Dieting with an underactive thyroid

I have been trying to loose weight for about 6 weeks, together with going to the gym 3 times a week. Cutting down on food has sometimes made me feel really strange, especially waking up in the middle of the night with hunger pains.

Is it my metabolism not being regulated or is just the symptoms of dieting? I try to eat the correct amount of calories and drink enough fluids, my husband tells me that's all in my head.

7 Replies

  • "In your head' - nothing of the sort. It is well known that many who are on levothyroxine gain weight (not everyone of course). In hypo, if we are not on the optimum medication, our metabolism is too low to start with, so if we lower our food intake, it will drop even further. Some of our members have even gained weight whilst dieting! Also unexplained weight gain is a clinical symptom many have before they are diagnosed with hypo.

    If we are healthy and overweight (normal metabolism) we can reduce food plus exercise and be happy to lose around 1 or 2-lb a week.

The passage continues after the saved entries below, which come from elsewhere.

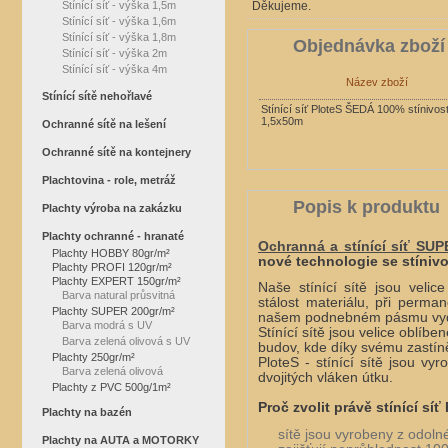
Stínící síť - výška 1,5m
Děkujeme.
Stínící síť - výška 1,6m
Stínící síť - výška 1,8m
Objednávka zboží
Stínící síť - výška 2m
Stínící síť - výška 4m
Název zboží
Stínící sítě nehořlavé
Stínící síť PloteS ŠEDÁ 100% stínivost
1,5x50m
Ochranné sítě na lešení
Ochranné sítě na kontejnery
Plachtovina - role, metráž
Popis k produktu
Plachty výroba na zakázku
Plachty ochranné - hranaté
Ochranná a stínící síť
SUPE
Plachty HOBBY 80gr/m²
nové technologie se stíniv
Plachty PROFI 120gr/m²
Plachty EXPERT 150gr/m²
Naše stínící sítě jsou veli
Barva natural průsvitná
stálost materiálu, při perm
Plachty SUPER 200gr/m²
našem podnebném pásmu vydrží
Barva modrá s UV
Stínící sítě jsou velice oblíb
Barva zelená olivová s UV
budov, kde díky svému zastín
Plachty 250gr/m²
PloteS - stínící sítě jsou v
Barva zelená olivová
dvojitých vláken útku.
Plachty z PVC 500g/1m²
Proč zvolit právě stínící síť
Plachty na bazén
sítě jsou vyrobeny z odol
Plachty na AUTA a MOTORKY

    Many of the doctors who were taught medical symptoms of thyroid gland problems alone (no blood tests in those days - they also prescribed NDT) have said that nowadays our medication is too low to make us well.This is a link:-

    and another

  • One really shouldn't diet with an Under-active thyroid. The weight-gain is not due to what you eat, it is due to low thyroid. You need a relatively high number of calories to support your conversion of T4 into T3. You need to eat fat and salt and quite a bit of protein.

    Going to the gym is also a bad idea because it uses up those calories that you need for conversion - forget calories in vs calories out when your hypo, it just doesn't work that way anymore. Exercising also uses up your T3 and you haven't got enough to spare.

    Neither dieting nor exercising are going to make you lose weight when you're hypo. And they are probably going to make you more hypo. Don't allow yourself to get hungry, that isn't good for you. Eat plenty of fat, that fills you up and stops you getting hungry in the middle of the night.

    What is going to work is getting your T3 up to the top of the range. Do you have any labs to share with us? What are you taking, and how much?

    Hugs, Grey

  • Thanks for your advice I will take on board what you have told me. I will try to get me lab results next time I am at the doctors. There are two reasons why I need to lose weight 1. My BMI is high 2. My blood pressure/ heart beat is high.

    So I thought it would be a good idea to see if this would improve my general health.

    I take 75g of Levothyroxine.


  • Isn't high blood pressure a symptom of hypothyroid. Do you feel your face is puffy? When your being successfully treated with the optimum dose of Levy or NDT, you will find: 1. your puffy face (not saying you have one) slims down considerably and skin improves. 2. Your muscles will improve on their own, without exercise, and when you are feeling better, when you do exercise, your muscles actually get toned more.

  • 75 mcg Levo is not a very large dose. You more than likely need an increase. That is why you can't lose weight. You are not going to lose it unless your levels are optimal for you. And you're not going to feel well, either. Your general health is suffering because you are Under-treated.

    High blood pressure and heart beat are symptoms of low thyroid, another thing that tells me you need an increase.

    I realise all this is confusing and difficult, and even doctors don't understand it. Doctors tend to keep you ill by dosing by the TSH. This just doesn't work. You need to get your FT4 and FT3 tested too. But you might have a battle on your hands trying to get those done! lol

    Hugs, Grey

  • Thanks for your advice, how do ask the doctors about these tests and how do explain why I want them done? When I get the results what will it tell me? Sorry to be so ignorant !

  • T4 is the main thyroid hormone, but it is a storage hormone and can't be used by the body without being converted into T3. T3 is the active hormone and the most important one. Every cell in the body uses it. So when you don't have enough, all sorts of things can go wrong.

    You want them done because you need to know at what level they are before adjusting your dose in either direction. You cannot be over-medicated (and need to lower the dose) unless the T3 is over-range. I'm going to take a guess that your T3 is pretty low, and that's why you can't lose weight.

    Also, testing those two hormones gives you an indication as to whether you are able to convert the T4 you are taking into the T3 that you need. If you can't convert, then you need to take T3 (Cynomel/Cytomel) rather than Levo.

    Please do not apologise for being ignorant! None of us are born knowing about thyroid. And, unless we need to, we are not going to learn about it. We all start out ignorant. The problem is, doctors stay ignorant, and after a while, the patient knows more than the doctor. Which puts us in a difficult position. But cross that bridge when you come to it. First of all, learn all you can. Know your disease! It's the only way to over-come it.